Building Your Threat Test Set

Even mature organizations find great difficulty in testing their threat detection capabilities. Part of that reason is that every organization is unique. Many, while they wouldn’t admit it, often rely on test sample sets that offer false hope of truly testing their unique environments. For example, an architectural firm might use a specific datatype for its drawings and plans versus a healthcare environment that uses specialized image formats for x-rays or MRIs.

So, testing those environments with a generalized test sample set that focuses on a broad range of Office-related documents would likely supply false hope for those security teams and, ultimately, increase their risk.

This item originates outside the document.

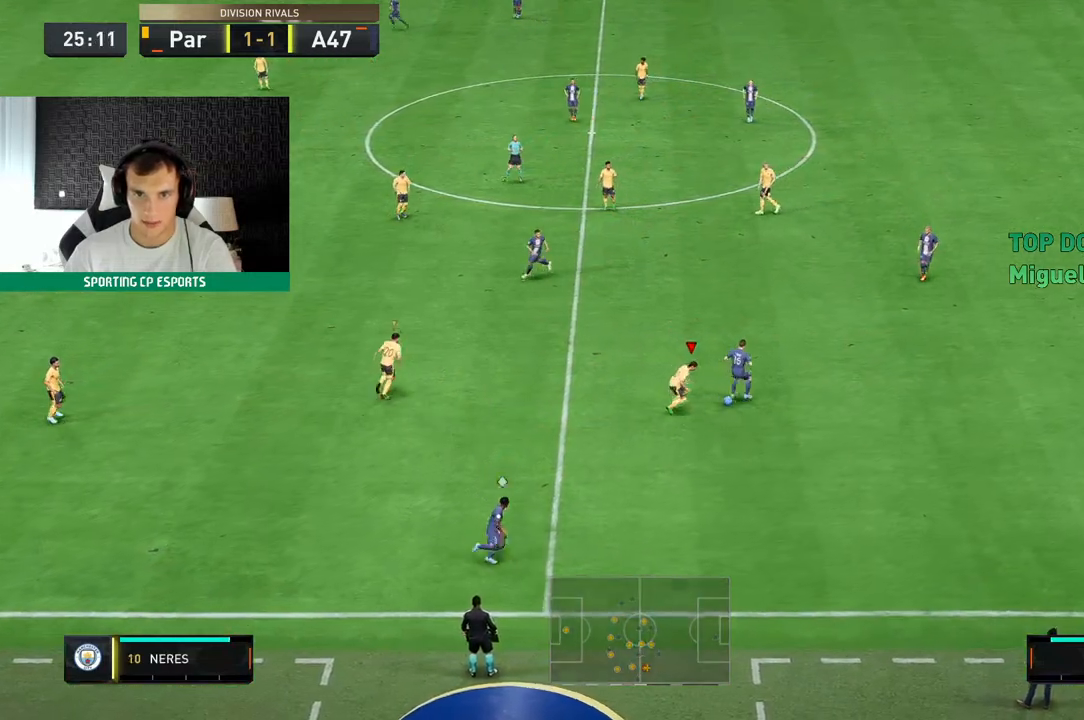
{"dt_ms": 500, "buttons": ["L2", "R2"], "left_stick": "up", "events": [[33, "left_stick", "center"], [200, "left_stick", "up"]]}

This is why it is recommended that security teams should tailor their samples to meet their unique environment along with any generalized test set.  This would include a better balance of PE32 files, Office documents and unique file types that match their current environment.

How many samples do I need for each file type?

Understand a test with too small a sample size has a good chance of being inaccurate or inconclusive. As you will come to understand a sample set of 2,000 samples with a confidence of 95% has a margin of error of 2%. Therefore, it is recommended that a sample size in the order of 2,000 be used to have confidence with your results. Feel free to read more about sample size and margin of error at https://www.isixsigma.com/tools-templates/sampling-data/margin-error-and-confidence-levels-made-simple/.

What’s next? Well, here is the crux of the problem. How do I get samples of unknown malware? Any malware you get from a repository or malware feed has already been seen by any vendor who subscribes to these services. This is all known malware.

There are two recognized methods for curating "unknown or zero-day malware": Time lag analysis and creating unique generated samples. Time Lag Analysis involves setting up a scenario where you disconnect your solutions under test and allow for no internet updates to occur for a period of time. During this same period you can collect the number of samples and file types to then be tested. With your solution under test (SUT) still not connected to the internet so that it can’t be updated, you use these collected samples to perform the test on the SUT. Essentially you have taken known malware to test against the device that haven’t seen these new samples because they have been quarantined. Remember don’t allow the solution to update when you run your test either, some solutions might not allow you to do this, which should raise its own questions.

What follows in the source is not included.